Maybe the argument could help us improve our understanding of paradoxes, or conceive of solutions to them? Well, the only thing that comes to my mind regarding this is the following: The ability to abstract must have been crucial for human-kind to develop, and so a neural architecture that makes abstraction very flexible and broadly available should correspondingly have been favourable. On the other hand, the ability to produce formal systems that do not suffer from inconsistency due to the possibility of self-referential paradoxes has, I take it, been relatively much less important (in fact I can't think of a single such formal system). So, from the physiological perspective of the brain, which itself of course does not know of any contradictions - to which the thought "this thought does not happen" is just like "will they kick me out of this place if I don't order another coffee" - asking for a solution to self-referential paradoxes seems not only non-sensical but even counter-productive! At the same time, there is no obvious argument known to me that our semantics or set theories would have to be sensitive to our models of the workings of the brain. In the end, formal languages that are both complete and consistent might be the core conceptual tool of the coming centuries. I doubt it, but anything goes...
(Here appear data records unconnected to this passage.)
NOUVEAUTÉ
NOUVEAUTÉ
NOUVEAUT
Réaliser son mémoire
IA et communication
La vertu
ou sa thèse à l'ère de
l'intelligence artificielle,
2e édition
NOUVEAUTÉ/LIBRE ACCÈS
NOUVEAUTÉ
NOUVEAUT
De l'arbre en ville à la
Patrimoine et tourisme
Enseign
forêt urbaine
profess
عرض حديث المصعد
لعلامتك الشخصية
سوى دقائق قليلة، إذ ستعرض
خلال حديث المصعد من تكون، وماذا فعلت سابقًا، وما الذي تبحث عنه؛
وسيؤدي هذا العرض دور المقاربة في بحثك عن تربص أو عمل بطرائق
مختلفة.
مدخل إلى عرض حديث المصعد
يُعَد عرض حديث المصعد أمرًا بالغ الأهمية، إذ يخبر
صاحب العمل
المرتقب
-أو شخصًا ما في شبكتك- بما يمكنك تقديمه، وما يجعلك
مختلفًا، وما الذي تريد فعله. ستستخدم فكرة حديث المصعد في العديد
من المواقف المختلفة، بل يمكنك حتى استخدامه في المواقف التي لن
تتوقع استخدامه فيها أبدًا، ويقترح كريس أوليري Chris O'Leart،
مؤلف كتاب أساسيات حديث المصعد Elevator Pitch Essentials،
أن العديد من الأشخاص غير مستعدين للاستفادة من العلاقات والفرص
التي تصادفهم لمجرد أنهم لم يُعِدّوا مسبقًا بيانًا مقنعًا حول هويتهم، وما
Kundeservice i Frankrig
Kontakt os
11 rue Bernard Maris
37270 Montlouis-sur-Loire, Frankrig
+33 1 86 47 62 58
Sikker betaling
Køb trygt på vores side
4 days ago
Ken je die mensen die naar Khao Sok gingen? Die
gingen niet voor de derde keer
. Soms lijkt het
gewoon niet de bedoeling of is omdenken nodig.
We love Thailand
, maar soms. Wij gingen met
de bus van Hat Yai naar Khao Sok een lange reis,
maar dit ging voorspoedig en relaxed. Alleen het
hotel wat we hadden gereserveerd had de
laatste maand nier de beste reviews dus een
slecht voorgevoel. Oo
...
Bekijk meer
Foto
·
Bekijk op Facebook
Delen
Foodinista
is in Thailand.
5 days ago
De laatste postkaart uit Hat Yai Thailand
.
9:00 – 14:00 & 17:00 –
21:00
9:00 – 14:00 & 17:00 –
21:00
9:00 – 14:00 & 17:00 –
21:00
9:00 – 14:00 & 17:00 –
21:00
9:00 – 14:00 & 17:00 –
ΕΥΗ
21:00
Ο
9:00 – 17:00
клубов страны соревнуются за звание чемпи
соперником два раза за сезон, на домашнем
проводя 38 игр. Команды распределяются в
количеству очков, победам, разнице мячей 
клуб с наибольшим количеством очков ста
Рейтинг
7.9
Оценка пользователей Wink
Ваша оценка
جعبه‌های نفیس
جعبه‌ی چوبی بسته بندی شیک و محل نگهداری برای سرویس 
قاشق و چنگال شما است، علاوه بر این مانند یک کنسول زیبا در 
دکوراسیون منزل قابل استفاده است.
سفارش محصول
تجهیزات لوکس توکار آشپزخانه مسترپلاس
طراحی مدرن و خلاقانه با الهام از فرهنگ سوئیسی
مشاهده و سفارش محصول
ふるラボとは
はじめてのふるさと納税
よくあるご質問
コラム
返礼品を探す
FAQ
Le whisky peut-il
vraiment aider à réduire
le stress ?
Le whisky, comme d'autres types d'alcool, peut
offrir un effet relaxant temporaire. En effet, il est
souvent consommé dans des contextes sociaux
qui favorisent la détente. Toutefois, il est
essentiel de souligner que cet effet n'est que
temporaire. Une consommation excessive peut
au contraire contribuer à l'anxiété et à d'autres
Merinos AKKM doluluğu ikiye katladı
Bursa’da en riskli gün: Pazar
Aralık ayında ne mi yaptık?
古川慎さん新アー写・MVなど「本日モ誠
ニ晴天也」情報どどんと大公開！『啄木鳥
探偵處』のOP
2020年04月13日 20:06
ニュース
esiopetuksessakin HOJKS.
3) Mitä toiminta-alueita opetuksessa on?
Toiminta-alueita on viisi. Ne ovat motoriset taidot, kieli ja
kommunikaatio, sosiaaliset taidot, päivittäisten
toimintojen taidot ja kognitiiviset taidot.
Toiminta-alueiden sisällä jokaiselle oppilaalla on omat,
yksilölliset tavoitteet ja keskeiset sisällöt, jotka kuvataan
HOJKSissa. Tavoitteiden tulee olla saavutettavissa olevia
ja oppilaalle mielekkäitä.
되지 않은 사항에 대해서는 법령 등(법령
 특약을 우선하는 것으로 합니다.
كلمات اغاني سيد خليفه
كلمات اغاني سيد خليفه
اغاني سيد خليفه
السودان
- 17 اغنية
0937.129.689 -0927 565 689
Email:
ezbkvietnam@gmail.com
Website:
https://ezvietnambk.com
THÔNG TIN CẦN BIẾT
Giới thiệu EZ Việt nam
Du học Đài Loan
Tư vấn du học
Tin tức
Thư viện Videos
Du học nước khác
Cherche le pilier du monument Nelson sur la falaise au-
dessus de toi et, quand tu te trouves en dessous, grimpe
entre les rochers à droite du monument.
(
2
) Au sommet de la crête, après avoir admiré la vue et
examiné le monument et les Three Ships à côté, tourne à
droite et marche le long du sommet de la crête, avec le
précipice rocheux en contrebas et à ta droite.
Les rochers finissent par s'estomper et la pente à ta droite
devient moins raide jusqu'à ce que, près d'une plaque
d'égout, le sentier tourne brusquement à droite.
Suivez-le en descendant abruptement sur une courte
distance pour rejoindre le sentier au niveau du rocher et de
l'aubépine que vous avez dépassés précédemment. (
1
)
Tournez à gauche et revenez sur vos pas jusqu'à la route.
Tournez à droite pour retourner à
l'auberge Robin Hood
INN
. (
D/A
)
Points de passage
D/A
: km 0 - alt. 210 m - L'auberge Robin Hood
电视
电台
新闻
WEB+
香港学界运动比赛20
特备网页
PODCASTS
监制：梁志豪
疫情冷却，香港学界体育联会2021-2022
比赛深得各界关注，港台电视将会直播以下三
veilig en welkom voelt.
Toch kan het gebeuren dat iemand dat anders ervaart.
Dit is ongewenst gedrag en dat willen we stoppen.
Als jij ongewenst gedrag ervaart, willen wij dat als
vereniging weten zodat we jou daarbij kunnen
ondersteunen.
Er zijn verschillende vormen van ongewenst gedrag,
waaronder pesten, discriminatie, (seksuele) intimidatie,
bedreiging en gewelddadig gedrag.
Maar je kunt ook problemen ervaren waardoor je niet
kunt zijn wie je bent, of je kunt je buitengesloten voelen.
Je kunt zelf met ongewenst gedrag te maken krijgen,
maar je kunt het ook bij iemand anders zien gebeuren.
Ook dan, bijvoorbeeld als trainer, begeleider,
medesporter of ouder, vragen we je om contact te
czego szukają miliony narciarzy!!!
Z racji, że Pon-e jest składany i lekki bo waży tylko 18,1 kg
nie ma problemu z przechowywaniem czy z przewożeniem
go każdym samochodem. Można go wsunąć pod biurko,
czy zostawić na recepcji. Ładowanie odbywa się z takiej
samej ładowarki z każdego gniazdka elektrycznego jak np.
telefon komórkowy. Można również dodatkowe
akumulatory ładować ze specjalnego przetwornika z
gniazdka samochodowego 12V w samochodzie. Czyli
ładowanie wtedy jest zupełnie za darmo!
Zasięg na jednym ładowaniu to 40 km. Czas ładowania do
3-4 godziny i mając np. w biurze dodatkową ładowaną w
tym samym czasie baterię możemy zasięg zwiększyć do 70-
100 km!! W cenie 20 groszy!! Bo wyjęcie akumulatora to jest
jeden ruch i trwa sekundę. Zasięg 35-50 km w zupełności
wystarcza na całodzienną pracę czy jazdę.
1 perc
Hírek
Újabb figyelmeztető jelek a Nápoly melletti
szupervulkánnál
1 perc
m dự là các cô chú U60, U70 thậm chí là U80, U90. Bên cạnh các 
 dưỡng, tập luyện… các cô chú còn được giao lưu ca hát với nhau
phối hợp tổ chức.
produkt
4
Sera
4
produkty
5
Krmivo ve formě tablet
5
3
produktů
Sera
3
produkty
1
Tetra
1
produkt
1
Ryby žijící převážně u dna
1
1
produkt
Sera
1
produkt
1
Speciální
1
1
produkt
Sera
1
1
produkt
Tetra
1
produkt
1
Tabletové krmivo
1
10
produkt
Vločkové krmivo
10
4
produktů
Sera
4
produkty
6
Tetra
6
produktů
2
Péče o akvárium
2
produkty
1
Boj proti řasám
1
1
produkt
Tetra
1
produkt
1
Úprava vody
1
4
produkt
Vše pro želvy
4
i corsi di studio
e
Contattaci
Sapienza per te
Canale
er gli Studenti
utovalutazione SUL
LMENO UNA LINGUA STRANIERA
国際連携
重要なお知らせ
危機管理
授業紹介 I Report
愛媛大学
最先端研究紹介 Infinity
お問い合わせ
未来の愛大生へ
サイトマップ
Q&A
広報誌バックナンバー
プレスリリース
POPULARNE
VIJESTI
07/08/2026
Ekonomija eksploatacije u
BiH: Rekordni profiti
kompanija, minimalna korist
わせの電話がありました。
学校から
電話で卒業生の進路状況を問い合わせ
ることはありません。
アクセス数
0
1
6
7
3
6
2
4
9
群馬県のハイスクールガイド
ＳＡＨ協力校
But then, what is all of this good for at all? Well, I find it striking that my limited knowledge of how neurons work and grow and inter-relate seems to go well together with how I experience my mental abilities (and this is certainly not by construction the case á la "I use neurons to think about how neurons function and therefore are bound to arrive at models that go well together"; I can indeed think of zillions of utterly incompatible ways for neurons to function, using the same neurons). And, in the end, ruffy musing like the above can still be helpful in formulating more rigorous research questions or challenges to existing evidence along the lines of: If your favourite model for abstraction is non-flat, then how do you explain the fact that I can run my abstraction sausage machine on any input you hand me? Let me know what you think.